- [Brief] In the material below, find the line containing "hfov_deg: 13.6" and the line containing "focal_mm: 5.4", then reproduce exactly both of them and every line between, and nothing else.

** Opening Materials provided block **

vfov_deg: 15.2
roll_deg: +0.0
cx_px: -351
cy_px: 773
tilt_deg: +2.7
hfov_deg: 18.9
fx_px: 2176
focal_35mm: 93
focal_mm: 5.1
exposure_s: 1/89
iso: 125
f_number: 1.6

** Closing Materials provided block **
** Opening Materials provided block **

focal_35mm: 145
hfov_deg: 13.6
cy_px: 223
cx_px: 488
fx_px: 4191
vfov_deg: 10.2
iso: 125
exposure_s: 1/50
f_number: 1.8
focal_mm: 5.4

** Closing Materials provided block **

- [Task answer]
hfov_deg: 13.6
cy_px: 223
cx_px: 488
fx_px: 4191
vfov_deg: 10.2
iso: 125
exposure_s: 1/50
f_number: 1.8
focal_mm: 5.4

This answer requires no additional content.